The gist of the movie is about Richard’s growing involvement in Nikki’s life and the assumption by everyone around him that he is having an affair with her, backed up by his own actions that put his marriage at risk in the pursuit of spending time with his new best friend. How far is this man willing to go for another person who seems only to take, take, and take some more from him? If she is not wanting his time, then she is needing his advice, or his emotional support, or his help in moving, or… well, it is always something, and it takes him away from his job as much as away from his family, leading him into dangerous territory all around.
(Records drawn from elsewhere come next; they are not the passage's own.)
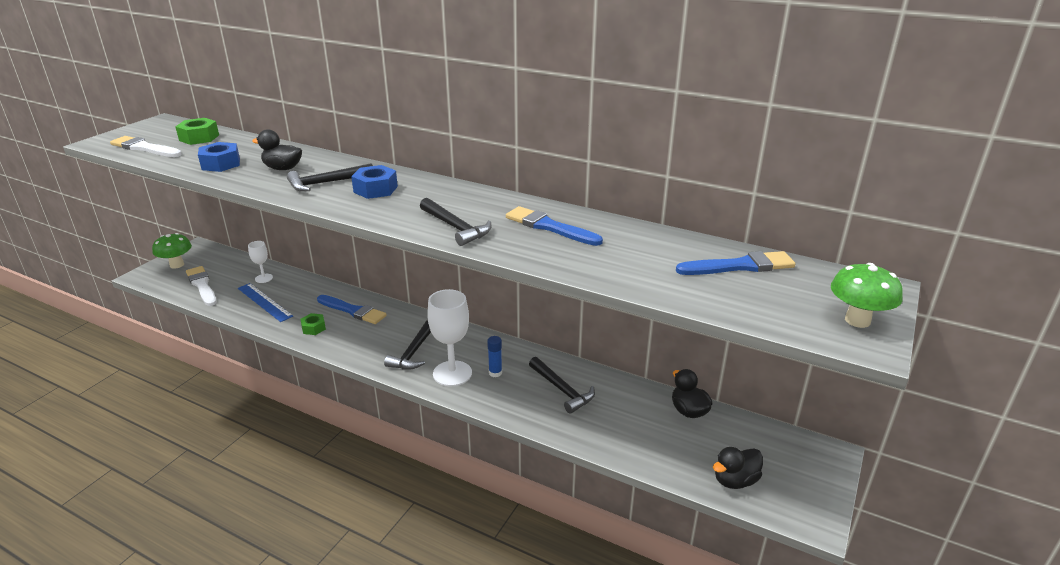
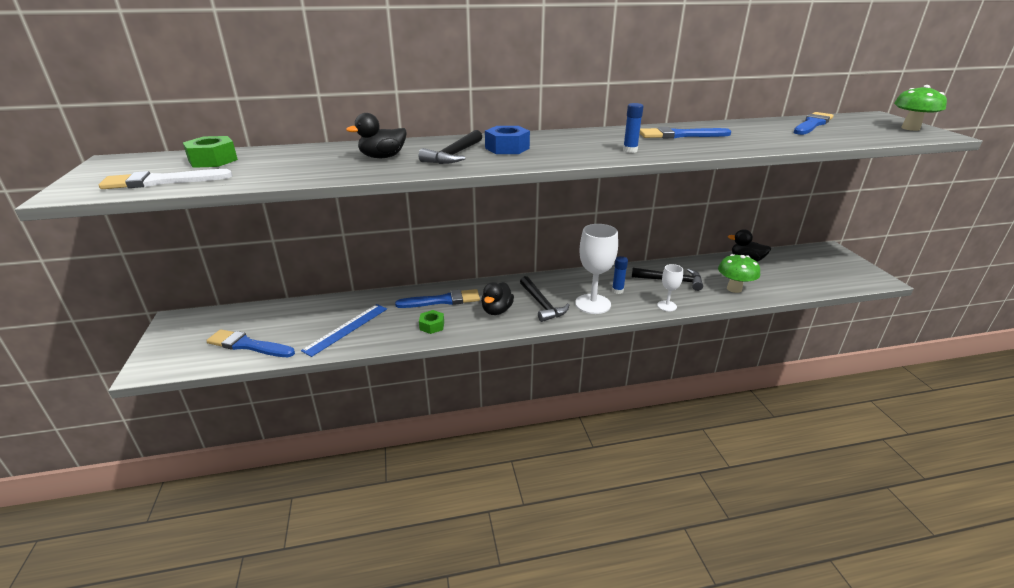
camera: 40 degrees left, 0 degrees up
green mushroom [152,233,192,269] -> green mushroom moved to [718,254,760,293]
white brush [186,266,216,306] -> blue brush [206,329,295,357]
blue nut [198,142,240,172] -> none
blue ruler [238,283,293,322] -> blue ruler turned 60 degrees counterclockwise [301,304,387,357]
white goblet [248,241,273,283] -> white goblet moved to [657,264,683,311]
black hammer [420,198,491,246] -> blue glue stick [623,103,644,153]
black duck [713,447,763,489] -> black duck moved to [481,282,514,315]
This is not exactly the light-hearted laughs many of Rock’s fans may be expecting. Oh, he does deliver riffs in character on some familiar territory like the use of the “N” word, and how he (Richard) separates his identity as a black man from that of the “n****er” and yet also resents being characterized as “white” for not falling into a typical black stereotype. He even works in some great Michael Jackson jabs (On babysitting and MJ: “I wouldn’t let him watch my kids. I wouldn’t even let him watch my kids on tv.”), but there is an underlying weight to I Think I Love My Wife that may take viewers by surprise. The message that family is the most important thing a man has and that a man has to be responsible to himself and his family before his libido is going against the perceived notion that men think with their little brains and worry about the consequences of their actions later. Certainly this is a charge that has been leveled within and at the African American community in particular for decades and for one of its premier laugh-makers to voice an opinion that goes against the accepted idea that sex on the side during marriage is okay may raise eyebrows, but it is nice to see Rock, as actor, writer, and director present a grown-up story that doesn’t take the easy road and go for cheap laughs. Parts of I Think I Love My Wife are heartbreaking. Other bits are very funny, but over-all it is a well-done foray into a topic that will make a lot of people squirm. There are no psycho bad guys a la Fatal Attraction in this one to make the answers clear-cut. This is much more grounded in reality, and that’s what makes it such a good movie. The fact that Rock can keep his audience wondering right up until the moment we find Richard removing Nikki's panties whether he is going to follow his baser instincts or turn to his higher ideals shows his real skill as a director and writer. I, for one, am quite impressed with the growth he continues to show as an artist. I think you will be too.